▶ **Selected passage**
<<<<

As evening falls in Caracas, Venezuela, Dr. Eloy hurries to close his office and return to the collective housing where he has been living for nearly five years. After graduating as a doctor in Cuba in 2013, he went to Venezuela in the hopes of increasing his salary, which barely exceeded $60 a month.
“The Cuban government exports around 40,000 doctors who provide their services abroad,” Dr. Elaine Acosta, a scholar at Florida International University, said in her August 2021 report General Panorama of Cuba’s Medical Brigades in Latin America. “According to data from the Venezuelan government, 25,000 collaborators remain active [in the country].”
Cuba’s international missions allow doctors to earn more than their salary at home, but it is the regime that makes the most of it. “In the last decade, [Cuban] professionals hired abroad brought in an annual average of more than $11 billion,” the German news agency DW reported in 2020.
“The export of services is the main source of income [for the Cuban regime]. Health services, which Cuba calls ‘medical collaboration,’ historically account for 50 to 75 percent of the total,” María Werlau, researcher and director of the nongovernmental organization (NGO) Archivo Cuba, said.
“For decades and with the help of allies and partners, Cuba made [people] believe that these ‘missions’ were altruistic and solidary ‘collaborations.’ [Until] 2010 the government acknowledged receiving income from them. The scheme has always generated income for the Cuban State and is anchored to the exploitation of workers,” Werlau added.
Eloy, the doctor who prefers not to reveal his full name for fear of reprisal from the Cuban regime, told Diálogo in a phone interview that he works in extremely poor conditions, with hardly any food, while sharing a room with five other doctors.
“Cuba gives us a red, official passport, which is not valid for us to travel anywhere else. If we flee, they punish us by preventing us from returning to visit our relatives for eight years,” Eloy said of a de facto entry ban to Cuba for those who abandon the mission. “The Cuban regime keeps between 75 and 90 percent of the salary that recipient countries pay for their health personnel.”
Eloy also said that Cuba keeps one of his account frozen, which he will only be able to use when the mission ends. “If you [defect] you lose all the money you saved. Cuba offers you, in each country, a stipend that is barely enough to eat,” he says.

>>>>

(Bounding box prediction listing)
<<<<

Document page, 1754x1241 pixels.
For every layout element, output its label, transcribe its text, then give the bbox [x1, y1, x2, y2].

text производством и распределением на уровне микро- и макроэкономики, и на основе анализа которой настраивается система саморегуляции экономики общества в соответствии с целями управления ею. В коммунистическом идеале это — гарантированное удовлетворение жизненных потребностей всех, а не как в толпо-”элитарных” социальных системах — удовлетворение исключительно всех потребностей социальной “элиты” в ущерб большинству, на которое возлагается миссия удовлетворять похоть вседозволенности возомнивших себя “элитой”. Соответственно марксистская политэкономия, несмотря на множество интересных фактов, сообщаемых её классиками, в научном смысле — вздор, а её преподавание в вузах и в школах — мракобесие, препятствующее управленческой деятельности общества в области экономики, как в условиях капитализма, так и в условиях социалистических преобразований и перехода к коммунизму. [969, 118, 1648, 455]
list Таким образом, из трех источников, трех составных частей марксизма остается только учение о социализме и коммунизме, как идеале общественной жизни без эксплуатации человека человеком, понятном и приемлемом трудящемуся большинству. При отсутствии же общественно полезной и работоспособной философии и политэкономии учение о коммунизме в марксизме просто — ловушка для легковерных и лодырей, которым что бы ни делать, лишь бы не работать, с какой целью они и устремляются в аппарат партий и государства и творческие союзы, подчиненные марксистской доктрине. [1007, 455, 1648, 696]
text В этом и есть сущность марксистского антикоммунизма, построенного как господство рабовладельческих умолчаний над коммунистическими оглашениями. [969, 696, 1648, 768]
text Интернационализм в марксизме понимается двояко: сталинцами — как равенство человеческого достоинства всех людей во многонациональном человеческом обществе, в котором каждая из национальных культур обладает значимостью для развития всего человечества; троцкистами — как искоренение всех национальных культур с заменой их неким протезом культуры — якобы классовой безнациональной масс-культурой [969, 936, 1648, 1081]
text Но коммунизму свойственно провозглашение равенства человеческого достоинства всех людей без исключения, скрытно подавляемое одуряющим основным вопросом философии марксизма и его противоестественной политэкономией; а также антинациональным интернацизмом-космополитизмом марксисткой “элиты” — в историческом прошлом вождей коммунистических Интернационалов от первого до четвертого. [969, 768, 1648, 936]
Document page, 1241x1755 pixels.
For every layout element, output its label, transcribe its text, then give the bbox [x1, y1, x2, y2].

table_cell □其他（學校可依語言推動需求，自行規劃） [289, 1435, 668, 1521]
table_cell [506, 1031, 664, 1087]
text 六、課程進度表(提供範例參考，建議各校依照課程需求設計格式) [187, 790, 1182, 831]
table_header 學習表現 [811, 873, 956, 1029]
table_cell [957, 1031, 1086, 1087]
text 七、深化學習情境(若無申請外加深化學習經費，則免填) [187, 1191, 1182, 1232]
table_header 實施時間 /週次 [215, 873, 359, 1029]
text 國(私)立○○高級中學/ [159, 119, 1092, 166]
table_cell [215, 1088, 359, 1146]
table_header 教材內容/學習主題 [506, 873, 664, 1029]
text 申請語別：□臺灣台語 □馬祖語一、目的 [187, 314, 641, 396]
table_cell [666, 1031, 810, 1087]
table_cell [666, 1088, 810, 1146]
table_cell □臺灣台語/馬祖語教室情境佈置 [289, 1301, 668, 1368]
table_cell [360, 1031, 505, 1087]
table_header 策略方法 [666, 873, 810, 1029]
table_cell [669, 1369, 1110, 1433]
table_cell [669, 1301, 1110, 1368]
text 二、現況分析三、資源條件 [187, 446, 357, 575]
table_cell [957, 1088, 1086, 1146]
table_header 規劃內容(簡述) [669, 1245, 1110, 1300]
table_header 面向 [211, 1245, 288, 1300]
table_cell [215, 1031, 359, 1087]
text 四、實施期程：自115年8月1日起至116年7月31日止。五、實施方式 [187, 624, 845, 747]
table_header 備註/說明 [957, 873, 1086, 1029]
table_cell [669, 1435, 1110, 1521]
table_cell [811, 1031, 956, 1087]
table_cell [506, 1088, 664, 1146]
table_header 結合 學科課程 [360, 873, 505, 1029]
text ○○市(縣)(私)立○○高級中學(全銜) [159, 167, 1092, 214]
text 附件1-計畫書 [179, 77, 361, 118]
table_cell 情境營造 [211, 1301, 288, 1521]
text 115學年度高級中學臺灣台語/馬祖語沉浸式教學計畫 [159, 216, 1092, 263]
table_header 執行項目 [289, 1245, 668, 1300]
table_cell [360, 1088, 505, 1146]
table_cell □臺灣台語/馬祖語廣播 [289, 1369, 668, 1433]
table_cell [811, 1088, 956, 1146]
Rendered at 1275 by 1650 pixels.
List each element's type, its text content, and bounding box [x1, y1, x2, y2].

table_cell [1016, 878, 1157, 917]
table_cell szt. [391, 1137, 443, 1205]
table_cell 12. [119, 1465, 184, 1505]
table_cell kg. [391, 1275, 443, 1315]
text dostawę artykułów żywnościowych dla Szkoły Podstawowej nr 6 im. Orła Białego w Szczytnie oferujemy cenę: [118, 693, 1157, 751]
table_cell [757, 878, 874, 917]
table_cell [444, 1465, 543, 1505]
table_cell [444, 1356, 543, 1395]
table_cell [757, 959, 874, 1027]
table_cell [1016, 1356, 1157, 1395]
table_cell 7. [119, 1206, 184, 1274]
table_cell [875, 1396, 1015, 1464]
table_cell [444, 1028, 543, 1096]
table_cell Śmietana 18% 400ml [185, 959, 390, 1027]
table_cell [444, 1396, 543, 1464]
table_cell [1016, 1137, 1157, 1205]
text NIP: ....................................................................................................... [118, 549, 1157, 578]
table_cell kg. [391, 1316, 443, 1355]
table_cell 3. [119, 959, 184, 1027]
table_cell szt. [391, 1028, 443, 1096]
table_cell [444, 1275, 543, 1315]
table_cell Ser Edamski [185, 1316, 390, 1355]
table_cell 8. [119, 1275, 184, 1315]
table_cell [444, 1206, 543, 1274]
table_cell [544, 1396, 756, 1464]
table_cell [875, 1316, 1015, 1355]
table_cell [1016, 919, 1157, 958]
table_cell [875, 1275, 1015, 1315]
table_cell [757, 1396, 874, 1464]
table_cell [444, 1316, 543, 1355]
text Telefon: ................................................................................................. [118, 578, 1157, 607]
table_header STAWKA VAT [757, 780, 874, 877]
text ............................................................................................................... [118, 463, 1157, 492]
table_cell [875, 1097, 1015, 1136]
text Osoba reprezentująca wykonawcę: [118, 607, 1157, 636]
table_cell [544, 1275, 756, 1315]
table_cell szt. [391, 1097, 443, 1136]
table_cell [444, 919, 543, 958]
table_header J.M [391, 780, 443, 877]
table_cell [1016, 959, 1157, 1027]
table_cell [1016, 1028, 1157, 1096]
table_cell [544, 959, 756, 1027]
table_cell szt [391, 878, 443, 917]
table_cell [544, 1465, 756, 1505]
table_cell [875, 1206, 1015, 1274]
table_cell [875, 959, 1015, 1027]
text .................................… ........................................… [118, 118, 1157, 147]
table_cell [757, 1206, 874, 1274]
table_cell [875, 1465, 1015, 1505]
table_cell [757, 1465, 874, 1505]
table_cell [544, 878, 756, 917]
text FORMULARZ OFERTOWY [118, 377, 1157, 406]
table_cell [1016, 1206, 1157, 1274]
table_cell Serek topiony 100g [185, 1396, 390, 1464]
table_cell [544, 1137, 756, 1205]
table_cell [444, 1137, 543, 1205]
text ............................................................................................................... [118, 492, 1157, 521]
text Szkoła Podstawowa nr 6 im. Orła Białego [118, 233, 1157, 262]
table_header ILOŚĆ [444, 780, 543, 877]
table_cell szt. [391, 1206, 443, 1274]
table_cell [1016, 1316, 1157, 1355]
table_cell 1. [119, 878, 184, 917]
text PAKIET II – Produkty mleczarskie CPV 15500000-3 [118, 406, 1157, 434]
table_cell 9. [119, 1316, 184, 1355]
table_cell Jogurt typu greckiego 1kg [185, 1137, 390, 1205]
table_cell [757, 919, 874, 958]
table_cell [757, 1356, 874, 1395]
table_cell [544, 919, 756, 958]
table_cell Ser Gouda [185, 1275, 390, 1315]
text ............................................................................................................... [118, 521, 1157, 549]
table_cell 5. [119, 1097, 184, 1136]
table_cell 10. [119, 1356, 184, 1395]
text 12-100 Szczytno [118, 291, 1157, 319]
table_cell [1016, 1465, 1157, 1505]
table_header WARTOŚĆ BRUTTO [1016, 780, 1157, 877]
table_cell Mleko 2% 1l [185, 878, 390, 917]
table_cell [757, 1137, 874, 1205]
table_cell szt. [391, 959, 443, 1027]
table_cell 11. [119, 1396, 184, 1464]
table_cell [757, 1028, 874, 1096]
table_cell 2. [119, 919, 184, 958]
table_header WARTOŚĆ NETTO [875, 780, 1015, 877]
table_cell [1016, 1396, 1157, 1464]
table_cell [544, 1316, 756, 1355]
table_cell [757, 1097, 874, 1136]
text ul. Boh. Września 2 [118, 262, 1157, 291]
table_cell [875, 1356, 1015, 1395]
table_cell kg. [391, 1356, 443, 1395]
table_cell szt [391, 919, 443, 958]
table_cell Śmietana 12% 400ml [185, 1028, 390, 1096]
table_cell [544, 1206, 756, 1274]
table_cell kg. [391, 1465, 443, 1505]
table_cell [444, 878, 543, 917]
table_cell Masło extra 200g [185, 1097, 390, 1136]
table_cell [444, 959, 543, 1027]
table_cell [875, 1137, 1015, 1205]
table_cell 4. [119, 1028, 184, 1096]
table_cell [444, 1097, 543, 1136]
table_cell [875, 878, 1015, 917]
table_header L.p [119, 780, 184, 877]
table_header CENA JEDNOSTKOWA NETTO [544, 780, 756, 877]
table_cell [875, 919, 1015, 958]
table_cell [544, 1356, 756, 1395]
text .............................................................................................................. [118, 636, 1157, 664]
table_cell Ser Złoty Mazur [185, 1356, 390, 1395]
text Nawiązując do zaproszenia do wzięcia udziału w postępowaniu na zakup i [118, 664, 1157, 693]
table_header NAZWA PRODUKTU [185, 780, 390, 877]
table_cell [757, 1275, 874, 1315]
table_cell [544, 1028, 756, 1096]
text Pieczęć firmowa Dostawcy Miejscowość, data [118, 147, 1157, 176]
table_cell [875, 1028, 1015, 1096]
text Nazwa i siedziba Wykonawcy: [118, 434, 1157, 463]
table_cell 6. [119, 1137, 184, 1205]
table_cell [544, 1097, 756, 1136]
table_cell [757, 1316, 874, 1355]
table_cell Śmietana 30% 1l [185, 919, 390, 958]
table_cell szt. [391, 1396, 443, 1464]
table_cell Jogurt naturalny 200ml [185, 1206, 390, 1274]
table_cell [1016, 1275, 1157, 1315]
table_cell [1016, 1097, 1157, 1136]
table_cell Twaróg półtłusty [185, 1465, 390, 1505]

>>>>

Could you reproduce the article on Cuba's medical missions from "As evening falls" to "exceeded $60 a month.", substituting "Maracaibo" for "Caracas"? The listing comes from a separate source.

As evening falls in Maracaibo, Venezuela, Dr. Eloy hurries to close his office and return to the collective housing where he has been living for nearly five years. After graduating as a doctor in Cuba in 2013, he went to Venezuela in the hopes of increasing his salary, which barely exceeded $60 a month.